D'après cette conception chinoise, semblable à une rudimentaire approximation des principes de la dialectique (comme ce fut aussi le cas chez les Grecs de l'antiquité), le monde se construit, se tient et se meut par l'interaction de deux principes opposés qui pénètrent tout l'univers.
Tous les phénomènes sont classés par catégories de contraires correspondants qui, par leur interaction et leur lutte, engendrent tous les phénomènes de la réalité.
Dans les différents domaines ces principes se présentent sous des aspects différents, mais la nature de leur interaction demeure la même.
Selon la doctrine chinoise, il s'agit du principe femelle et du principe mâle. Et tous les phénomènes sont classés d'après ces deux principes. Les uns correspondent à l'ordre femelle, les autres à l'ordre mâle.
Tels sont : la lumière et l'obscurité, le mou et le dur, le souple et le rigide, le fluide et l'immobile, le sonore et le silencieux, le vague et le précis, etc., etc.
Le jeu de l'interaction, de l'alternance et de l'interpénétration de ces principes opposés (qui, selon l'enseignement chinois, sont la base de tous les phénomènes de l'univers), est également à la base de la dynamique structurale de la musique visuelle sur quoi se bâtit le paysage. »

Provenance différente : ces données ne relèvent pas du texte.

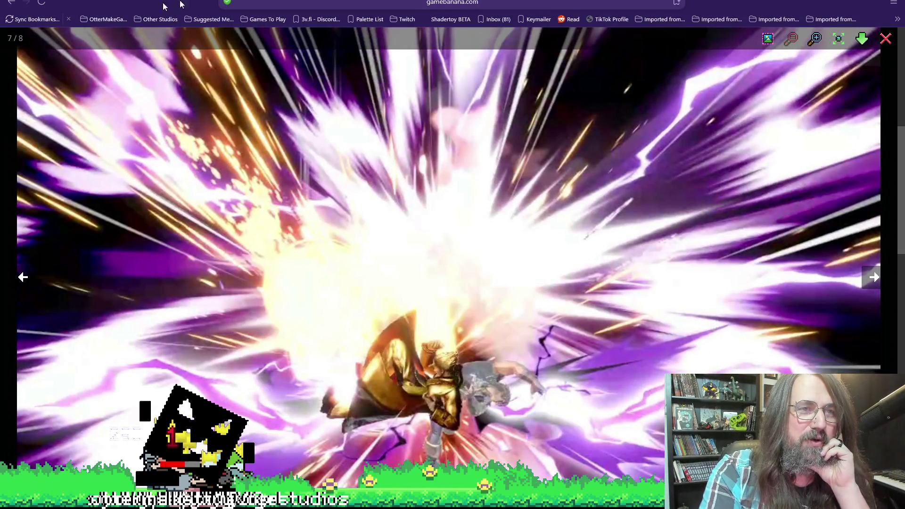
pyautogui.press('Escape')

« la nature du jeu de tels éléments à l'intérieur de la partition paysagère a des liens des plus étroits avec les principes Yin et Yang:
« Les grands maîtres de l'époque T'ang créent déjà des règles ordonnant le langage des formes et démontrant que le plus petit motif, si petit soit-il, doit toujours et encore incarner les principes fondamentaux (Gundprinzipien) ; et ces principes sont les mêmes antiques symboles taoïstes des éléments mâle et femelle dont l'interpénétration est à l'origine de toute existence et de tous les processus du monde visible. Dans ce jeu des deux principes, (...) Toute la nature visible se dévoile à nous (...) En saisir et en représenter les traits caractéristiques, décisifs, tel était le constant problème que se posaient les grands maîtres du passé... »

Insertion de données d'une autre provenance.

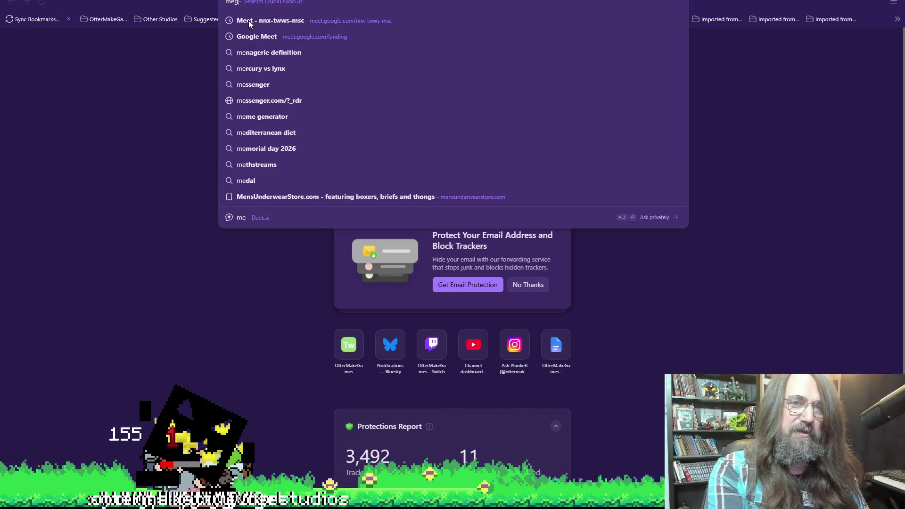
pyautogui.write('a man')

La célèbre cascade attribuée à Wang-weï reste soumise aux mêmes lois :
« Dans ce paysage du grand maître de l'époque T'ang est saisie la lutte de deux principes naturels primaires seulement : le fluide et le figé... »4.
Ainsi, l'abstraction et le formalisme dans le film de Grenier permettent de dépasser le simple point de vue classique sur la nature dans le paysage, pour produire une « musique du paysage » de portée métaphysique.


Brimstone Line, Chris Kennedy)

Chris Kennedy est un cinéaste expérimental canadien émergeant dont la filmographie manifeste déjà un style cohérent et solide. Son film Brimstone Line (2013) a reçu le prix du jury au festival d'Ann Harbor en 2014. Ce film pourrait se résumer comme une synthèse de paysage dans l'esprit des peintres paysagistes canadiens du Groupe des Sept et de Tom Thompson, et du modernisme du cinéma structurel nord-américain (tels le Canadien Snow ou l'Américain Benning). Le motif paysager est ici une rivière aux rivages boisés, filmée avec des figures de cadre dans le cadre, au moyen de grilles de composition encadrées placées devant l'objectif de la caméra et parallèlement aux bords du cadre opéré avec la caméra. La composition est ainsi subdivisée de plusieurs cadres dans le cadre. L'acte de cadrer, découpe visuelle primordiale et artificielle, se manifeste de manière réflexive. Cela d'autant plus dans l'opposition entre la géométrie du cadre, rectangulaire, et les formes fluides de la rivière et organiques des arbres dans le cadre. Structure, Art et Nature sont mis en rapport de manière élémentaire. Le paysage naturel n'est pas spectaculaire et l'effet réflexif est simple, de style naïf, ce qui donne au film un caractère authentique.